### Records for the task
______________________________

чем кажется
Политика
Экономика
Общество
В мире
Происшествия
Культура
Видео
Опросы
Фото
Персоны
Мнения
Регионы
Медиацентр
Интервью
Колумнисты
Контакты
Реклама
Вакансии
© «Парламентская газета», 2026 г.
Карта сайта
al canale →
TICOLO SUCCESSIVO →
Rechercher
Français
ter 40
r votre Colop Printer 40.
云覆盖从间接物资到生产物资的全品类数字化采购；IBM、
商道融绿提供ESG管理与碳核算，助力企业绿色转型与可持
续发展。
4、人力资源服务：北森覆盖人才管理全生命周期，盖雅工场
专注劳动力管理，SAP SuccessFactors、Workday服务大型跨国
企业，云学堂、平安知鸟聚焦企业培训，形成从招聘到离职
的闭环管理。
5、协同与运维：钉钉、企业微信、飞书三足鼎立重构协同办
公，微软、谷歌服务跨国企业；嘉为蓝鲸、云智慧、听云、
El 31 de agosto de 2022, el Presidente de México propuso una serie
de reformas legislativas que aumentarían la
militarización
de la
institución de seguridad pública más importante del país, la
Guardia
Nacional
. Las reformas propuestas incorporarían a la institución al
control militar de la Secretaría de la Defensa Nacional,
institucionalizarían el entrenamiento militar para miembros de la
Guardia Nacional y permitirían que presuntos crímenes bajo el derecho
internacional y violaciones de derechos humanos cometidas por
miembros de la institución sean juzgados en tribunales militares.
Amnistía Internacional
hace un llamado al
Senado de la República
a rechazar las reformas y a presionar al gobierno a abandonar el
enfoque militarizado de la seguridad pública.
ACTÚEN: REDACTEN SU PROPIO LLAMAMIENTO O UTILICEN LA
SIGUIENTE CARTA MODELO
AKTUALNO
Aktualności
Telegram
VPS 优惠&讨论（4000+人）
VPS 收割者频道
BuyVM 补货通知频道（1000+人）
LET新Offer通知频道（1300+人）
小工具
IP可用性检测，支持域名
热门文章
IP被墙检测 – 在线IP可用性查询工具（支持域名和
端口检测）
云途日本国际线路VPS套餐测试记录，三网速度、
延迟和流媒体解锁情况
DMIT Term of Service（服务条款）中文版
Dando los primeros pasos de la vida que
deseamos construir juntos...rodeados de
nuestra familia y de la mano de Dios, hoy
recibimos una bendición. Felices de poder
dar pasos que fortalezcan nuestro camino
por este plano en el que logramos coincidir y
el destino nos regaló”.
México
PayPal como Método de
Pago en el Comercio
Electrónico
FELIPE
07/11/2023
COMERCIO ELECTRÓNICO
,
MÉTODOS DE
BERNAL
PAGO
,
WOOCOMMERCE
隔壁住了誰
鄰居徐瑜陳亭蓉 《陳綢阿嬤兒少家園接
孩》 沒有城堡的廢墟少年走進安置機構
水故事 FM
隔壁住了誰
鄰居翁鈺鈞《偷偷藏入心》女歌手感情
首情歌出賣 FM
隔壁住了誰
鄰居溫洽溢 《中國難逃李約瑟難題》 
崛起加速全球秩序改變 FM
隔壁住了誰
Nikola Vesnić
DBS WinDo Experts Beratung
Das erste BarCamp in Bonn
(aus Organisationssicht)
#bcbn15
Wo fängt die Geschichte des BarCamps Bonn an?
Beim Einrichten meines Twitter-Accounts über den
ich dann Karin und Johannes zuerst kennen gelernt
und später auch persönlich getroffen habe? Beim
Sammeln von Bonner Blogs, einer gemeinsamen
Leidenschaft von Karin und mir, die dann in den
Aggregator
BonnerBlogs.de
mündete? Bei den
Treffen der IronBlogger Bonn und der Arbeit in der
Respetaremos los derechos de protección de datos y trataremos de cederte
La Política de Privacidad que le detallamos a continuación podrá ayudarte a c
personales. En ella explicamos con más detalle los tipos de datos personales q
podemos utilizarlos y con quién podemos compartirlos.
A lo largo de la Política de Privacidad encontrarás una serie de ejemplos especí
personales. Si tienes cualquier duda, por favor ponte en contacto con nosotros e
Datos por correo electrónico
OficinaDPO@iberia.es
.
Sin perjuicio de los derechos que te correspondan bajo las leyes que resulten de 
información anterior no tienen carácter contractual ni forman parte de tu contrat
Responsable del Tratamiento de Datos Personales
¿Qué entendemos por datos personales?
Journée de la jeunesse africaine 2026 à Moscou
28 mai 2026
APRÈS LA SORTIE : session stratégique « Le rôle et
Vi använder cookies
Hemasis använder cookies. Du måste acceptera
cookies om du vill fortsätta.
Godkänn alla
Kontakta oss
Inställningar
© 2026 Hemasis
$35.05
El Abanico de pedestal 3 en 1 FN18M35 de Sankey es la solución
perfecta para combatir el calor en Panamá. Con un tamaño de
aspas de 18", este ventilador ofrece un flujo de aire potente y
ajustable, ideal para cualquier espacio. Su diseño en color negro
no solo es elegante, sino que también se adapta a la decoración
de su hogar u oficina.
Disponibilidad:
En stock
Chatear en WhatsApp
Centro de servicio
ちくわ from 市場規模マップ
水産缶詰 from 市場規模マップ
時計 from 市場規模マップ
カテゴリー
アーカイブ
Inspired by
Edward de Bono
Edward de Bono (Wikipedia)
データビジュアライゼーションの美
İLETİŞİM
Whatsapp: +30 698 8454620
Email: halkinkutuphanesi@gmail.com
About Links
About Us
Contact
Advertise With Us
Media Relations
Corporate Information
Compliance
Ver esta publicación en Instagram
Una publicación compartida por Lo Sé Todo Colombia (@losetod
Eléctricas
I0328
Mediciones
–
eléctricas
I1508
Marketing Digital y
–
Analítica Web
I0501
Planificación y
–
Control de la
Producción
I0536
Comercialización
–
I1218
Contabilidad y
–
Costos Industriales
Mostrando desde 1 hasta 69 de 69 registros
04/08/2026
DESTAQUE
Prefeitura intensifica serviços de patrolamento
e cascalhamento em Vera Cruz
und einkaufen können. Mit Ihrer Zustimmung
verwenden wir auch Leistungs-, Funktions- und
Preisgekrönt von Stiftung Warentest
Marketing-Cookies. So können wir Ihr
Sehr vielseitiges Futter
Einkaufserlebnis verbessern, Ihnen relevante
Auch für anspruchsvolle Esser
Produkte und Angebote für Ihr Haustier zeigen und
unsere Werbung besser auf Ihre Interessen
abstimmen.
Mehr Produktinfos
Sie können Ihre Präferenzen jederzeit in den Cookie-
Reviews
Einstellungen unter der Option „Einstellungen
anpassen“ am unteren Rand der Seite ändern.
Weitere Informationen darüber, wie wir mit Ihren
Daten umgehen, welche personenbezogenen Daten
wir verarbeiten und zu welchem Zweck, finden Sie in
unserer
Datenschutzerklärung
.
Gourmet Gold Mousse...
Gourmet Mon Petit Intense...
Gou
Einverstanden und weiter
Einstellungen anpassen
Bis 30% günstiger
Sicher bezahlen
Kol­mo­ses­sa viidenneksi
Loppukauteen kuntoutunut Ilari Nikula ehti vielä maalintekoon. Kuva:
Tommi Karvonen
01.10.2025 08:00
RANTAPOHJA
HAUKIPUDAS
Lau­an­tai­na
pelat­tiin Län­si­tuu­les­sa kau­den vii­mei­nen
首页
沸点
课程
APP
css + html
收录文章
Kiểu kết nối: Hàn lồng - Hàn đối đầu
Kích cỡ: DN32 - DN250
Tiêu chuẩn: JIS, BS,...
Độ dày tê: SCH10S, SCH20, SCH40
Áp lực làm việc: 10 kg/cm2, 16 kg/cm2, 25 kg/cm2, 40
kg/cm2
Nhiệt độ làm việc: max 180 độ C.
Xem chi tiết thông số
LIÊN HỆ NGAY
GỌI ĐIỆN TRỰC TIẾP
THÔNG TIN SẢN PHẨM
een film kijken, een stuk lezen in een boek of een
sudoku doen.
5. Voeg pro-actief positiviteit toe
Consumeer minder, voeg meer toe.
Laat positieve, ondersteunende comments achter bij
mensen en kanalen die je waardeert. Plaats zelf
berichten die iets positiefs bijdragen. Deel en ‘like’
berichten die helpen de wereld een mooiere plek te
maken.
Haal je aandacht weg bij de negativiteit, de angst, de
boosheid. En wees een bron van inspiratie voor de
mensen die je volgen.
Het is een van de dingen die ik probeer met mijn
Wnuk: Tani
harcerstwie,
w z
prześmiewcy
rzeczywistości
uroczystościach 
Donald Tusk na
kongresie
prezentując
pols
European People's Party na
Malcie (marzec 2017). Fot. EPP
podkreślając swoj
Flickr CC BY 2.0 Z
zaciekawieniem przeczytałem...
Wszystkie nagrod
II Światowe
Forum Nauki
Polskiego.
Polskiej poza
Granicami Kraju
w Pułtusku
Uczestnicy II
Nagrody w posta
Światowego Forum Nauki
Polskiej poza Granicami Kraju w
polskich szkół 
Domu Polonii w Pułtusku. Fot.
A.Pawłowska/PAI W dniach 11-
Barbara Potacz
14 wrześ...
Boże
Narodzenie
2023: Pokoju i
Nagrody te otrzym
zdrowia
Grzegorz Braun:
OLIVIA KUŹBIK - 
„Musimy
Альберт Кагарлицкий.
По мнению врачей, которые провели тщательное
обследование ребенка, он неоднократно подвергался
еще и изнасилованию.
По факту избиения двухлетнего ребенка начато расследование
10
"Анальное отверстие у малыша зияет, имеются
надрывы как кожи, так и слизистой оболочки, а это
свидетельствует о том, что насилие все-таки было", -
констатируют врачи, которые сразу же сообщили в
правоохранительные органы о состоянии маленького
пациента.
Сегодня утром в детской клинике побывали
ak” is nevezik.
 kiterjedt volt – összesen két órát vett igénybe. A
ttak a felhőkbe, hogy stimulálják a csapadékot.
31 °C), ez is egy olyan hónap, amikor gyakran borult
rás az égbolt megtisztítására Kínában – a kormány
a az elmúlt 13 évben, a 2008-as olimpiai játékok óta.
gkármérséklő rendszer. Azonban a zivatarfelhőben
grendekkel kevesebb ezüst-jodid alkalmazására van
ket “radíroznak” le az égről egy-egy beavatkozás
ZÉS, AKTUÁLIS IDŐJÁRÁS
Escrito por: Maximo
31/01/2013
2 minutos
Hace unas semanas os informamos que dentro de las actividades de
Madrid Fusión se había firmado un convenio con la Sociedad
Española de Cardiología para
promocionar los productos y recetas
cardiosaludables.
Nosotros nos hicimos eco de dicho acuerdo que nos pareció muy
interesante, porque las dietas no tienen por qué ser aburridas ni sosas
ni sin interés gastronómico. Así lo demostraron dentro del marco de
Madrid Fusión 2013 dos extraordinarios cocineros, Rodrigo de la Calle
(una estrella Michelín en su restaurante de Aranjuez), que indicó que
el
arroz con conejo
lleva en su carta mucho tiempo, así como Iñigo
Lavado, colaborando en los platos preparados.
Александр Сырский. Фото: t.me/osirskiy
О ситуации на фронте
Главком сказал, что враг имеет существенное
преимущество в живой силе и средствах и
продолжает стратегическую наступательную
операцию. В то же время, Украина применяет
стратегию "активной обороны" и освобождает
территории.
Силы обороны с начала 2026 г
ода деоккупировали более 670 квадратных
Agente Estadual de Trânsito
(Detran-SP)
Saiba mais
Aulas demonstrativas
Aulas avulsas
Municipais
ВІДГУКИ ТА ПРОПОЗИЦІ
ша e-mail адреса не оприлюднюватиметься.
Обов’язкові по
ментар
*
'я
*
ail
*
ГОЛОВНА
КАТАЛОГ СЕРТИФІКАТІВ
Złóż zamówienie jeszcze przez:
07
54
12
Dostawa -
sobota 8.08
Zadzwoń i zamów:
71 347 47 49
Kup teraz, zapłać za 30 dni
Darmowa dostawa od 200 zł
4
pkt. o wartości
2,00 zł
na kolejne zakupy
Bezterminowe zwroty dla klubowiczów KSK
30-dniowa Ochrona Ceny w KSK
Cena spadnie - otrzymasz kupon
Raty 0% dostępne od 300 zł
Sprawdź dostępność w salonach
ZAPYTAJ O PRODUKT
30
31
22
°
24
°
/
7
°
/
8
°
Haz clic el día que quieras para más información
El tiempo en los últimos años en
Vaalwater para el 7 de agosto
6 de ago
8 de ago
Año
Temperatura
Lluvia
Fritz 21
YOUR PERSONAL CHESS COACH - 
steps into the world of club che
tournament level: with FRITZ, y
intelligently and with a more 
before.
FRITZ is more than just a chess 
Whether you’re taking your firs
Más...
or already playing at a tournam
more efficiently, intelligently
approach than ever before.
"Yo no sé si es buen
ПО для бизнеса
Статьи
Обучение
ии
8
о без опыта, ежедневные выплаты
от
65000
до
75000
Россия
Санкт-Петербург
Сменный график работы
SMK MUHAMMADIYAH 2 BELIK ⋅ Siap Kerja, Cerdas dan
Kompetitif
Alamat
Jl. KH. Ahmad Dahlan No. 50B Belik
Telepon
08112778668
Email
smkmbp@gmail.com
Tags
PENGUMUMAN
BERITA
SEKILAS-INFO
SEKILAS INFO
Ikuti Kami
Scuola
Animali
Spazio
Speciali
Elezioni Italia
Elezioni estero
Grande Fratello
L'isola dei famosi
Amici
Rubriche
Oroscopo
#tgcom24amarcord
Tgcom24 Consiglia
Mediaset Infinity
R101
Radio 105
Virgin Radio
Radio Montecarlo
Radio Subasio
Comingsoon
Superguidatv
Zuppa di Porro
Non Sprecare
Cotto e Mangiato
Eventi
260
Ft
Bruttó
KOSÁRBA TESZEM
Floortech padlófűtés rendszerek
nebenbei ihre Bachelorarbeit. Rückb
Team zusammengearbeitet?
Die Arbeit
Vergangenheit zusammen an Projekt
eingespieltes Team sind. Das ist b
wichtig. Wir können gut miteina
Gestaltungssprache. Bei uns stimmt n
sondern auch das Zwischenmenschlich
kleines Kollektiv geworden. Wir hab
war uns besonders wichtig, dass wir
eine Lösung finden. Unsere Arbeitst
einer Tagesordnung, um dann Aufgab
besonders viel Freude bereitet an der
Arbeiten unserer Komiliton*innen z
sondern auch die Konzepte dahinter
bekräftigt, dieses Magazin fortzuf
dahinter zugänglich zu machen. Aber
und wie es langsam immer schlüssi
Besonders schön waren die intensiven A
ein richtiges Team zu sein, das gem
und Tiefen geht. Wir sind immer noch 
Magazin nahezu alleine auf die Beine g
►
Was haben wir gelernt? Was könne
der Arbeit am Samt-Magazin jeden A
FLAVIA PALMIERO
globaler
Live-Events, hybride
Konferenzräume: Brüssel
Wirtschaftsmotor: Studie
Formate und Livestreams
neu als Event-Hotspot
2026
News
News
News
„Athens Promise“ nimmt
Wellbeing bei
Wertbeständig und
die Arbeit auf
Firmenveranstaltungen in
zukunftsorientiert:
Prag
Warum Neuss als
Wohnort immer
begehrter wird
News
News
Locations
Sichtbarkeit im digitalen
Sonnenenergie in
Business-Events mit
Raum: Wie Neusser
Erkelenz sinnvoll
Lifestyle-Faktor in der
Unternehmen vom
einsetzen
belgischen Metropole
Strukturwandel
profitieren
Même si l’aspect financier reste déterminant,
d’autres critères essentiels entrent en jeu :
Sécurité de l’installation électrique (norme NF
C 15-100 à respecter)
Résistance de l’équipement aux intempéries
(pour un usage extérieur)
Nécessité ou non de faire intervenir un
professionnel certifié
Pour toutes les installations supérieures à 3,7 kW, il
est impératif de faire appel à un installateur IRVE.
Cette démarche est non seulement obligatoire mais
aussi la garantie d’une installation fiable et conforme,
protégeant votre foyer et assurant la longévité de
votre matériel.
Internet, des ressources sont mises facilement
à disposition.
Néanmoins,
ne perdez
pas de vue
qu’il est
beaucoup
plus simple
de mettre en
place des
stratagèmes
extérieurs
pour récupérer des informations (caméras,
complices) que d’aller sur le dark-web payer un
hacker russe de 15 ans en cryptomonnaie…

______________________________

### Problem description
Within the listing above, extract exactly the lines from the line with "A lo largo de" to the line with "Sin perjuicio de", the two named lines included, and no others.

### Expected output
A lo largo de la Política de Privacidad encontrarás una serie de ejemplos especí
personales. Si tienes cualquier duda, por favor ponte en contacto con nosotros e
Datos por correo electrónico
OficinaDPO@iberia.es
.
Sin perjuicio de los derechos que te correspondan bajo las leyes que resulten de 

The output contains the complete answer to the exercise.